■ **Task prompt**
According to the article on screening for intimate partner violence during Covid-19, what share of women in the CDC survey had experienced contact sexual violence, physical violence, and/or stalking by an intimate partner during their lifetimes?

■ **Page excerpt**
-- Opening Marker --

Eva Luo, MD, Toni Golen, MD (OBYGN, BIDMC) and Alexa Kimball, MD (Dermatology, BIDMC) write in STAT how healthcare providers must continue to play an essential role in halting the cycle of domestic abuse by continuing to screen for intimate partner violence during COVID-19 and the era of telemedicine.

STAT – July 17, 2020

Rising to the challenge of screening for intimate partner violence during Covid-19

Health care providers play an essential role in halting the cycle of intimate partner violence by asking their patients if they are experiencing domestic abuse, reviewing available prevention and referral options, and offering ongoing support. But Covid-19 is making intimate partner violence more likely even as it makes each of those steps more difficult.

Before the pandemic, intimate partner violence was already a national public health crisis. The CDC’s National Intimate Partner and Sexual Violence Survey, updated in 2015, found that 34.6% of women and 33.6% of men have experienced contact sexual violence, physical violence, and/or stalking by an intimate partner during their lifetimes. The survey also showed that 21.4% of women and 14.9% of men who have experienced intimate partner violence (IPV) have suffered severe physical violence by an intimate partner — like being hit with a fist or something hard, beaten, or slammed against something.

And slightly more than one-third of women in the U.S. have experienced psychological aggression by an intimate partner during their lifetimes.

Health care providers are usually the first professionals to offer care because a medical appointment has long been considered a private setting in which a patient could safely disclose violence and abuse. In fact, the Institute of Medicine and the U.S. Preventive Services Task Force recommend intimate partner violence screening and counseling as a core part of health visits.

But Covid-19 is changing all that.

In the era of telemedicine, confidentiality cannot always be assured. Phone calls and video chats are not necessarily private, and a victim of domestic violence may not be able to voice their concerns from home, within earshot of their abuser.

Stay-at-home orders, which in some states have stretched on for months, heighten the problem because victims of intimate partner violence may be unable to leave dangerous situations. Layer on the pandemic’s other stressors — job losses, financial burdens, disconnection from community resources and support systems, and overall uncertainty — and life under quarantine can become even more perilous. Indeed, experts who work on domestic violence issues anticipate abuse to escalate, and call volumes at hotlines around the U.S. are rising.

Even the hospital setting is now less confidential.

Amid Covid-19 restrictions, labor and delivery has been one of the few hospital areas where a support person could accompany a pregnant patient during a visit to the hospital. For infection control purposes, however, the support person must stay in the room with the patient at all times. That means a health care provider cannot ask the support person to step out of the room to privately screen the patient for intimate partner violence, which is a routine part of health care delivery for all labor and delivery patients. Since it can’t be administered privately, the screening is no longer informative.

It is critical that screening for intimate partner violence continue, though the patient must be in a safe and private place before that process begins. This calls for providers to be keen and creative observers when interacting with patients virtually and in person.

-- Closing Marker --

(Data pulled from a collection)
-- Opening Marker --

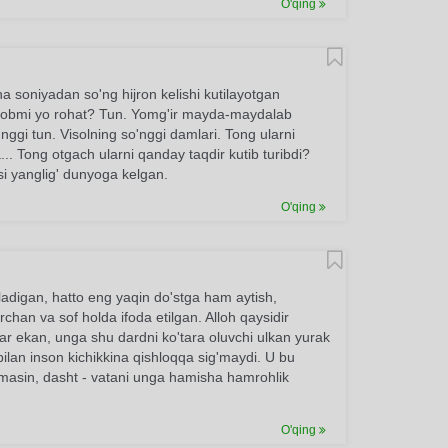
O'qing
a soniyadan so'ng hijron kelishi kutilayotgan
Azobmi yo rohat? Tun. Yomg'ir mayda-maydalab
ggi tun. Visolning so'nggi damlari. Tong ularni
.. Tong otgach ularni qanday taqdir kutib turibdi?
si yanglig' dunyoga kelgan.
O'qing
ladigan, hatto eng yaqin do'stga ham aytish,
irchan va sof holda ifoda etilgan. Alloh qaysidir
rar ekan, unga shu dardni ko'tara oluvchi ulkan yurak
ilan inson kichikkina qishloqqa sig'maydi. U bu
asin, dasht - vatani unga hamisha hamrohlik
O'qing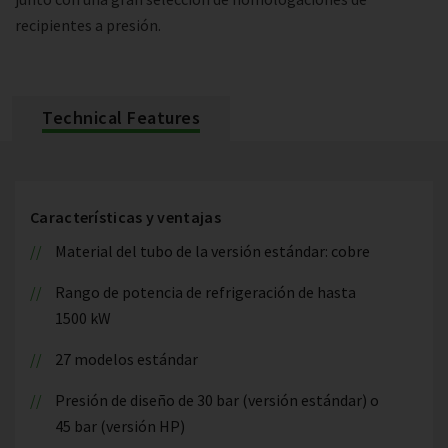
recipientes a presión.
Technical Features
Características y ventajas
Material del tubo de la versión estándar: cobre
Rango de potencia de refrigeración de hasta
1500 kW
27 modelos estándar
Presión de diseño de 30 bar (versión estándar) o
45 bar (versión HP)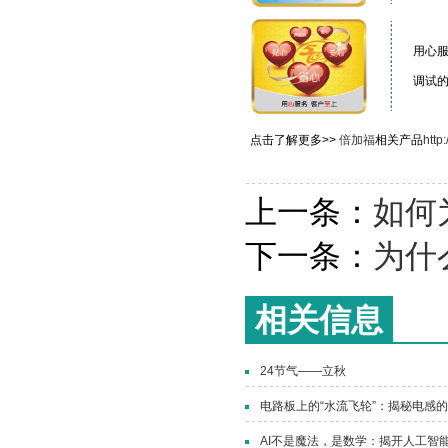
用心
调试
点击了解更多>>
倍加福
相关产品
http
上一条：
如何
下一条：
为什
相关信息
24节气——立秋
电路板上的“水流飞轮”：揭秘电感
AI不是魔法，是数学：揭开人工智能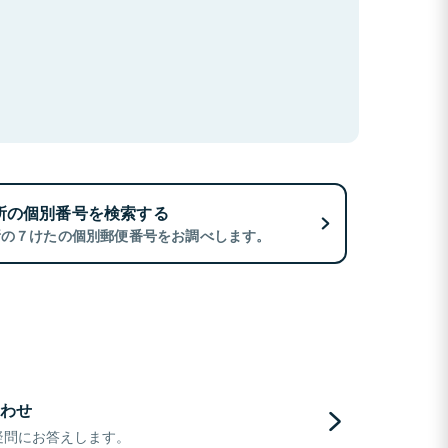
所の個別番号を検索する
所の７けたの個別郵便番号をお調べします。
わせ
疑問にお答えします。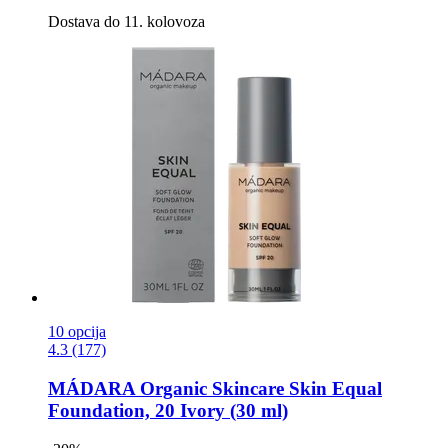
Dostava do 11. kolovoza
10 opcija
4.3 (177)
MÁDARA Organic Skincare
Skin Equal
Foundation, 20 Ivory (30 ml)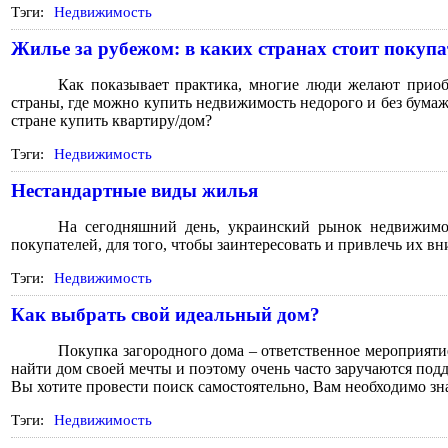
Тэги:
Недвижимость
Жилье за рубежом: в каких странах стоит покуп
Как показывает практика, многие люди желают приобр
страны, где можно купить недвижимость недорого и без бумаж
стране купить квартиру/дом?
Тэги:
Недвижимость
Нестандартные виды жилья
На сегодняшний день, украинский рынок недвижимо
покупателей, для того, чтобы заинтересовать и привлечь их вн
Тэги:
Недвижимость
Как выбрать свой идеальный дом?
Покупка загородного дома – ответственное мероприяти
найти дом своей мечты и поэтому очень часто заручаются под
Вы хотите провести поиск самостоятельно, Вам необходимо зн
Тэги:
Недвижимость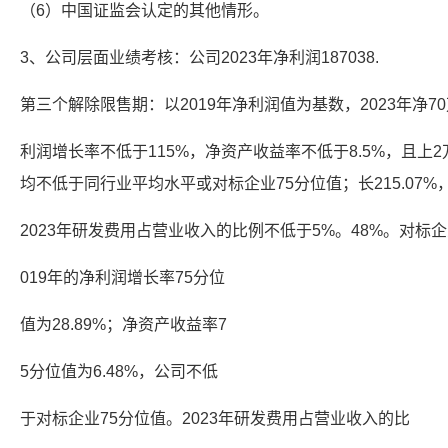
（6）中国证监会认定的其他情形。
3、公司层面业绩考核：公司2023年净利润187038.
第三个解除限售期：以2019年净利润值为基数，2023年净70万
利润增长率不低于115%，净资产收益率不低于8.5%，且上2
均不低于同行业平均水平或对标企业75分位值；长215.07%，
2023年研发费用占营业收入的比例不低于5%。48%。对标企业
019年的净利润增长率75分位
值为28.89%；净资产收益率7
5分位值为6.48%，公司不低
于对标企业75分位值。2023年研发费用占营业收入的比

-- Closing Marker --

■ **Exercise output**
34.6%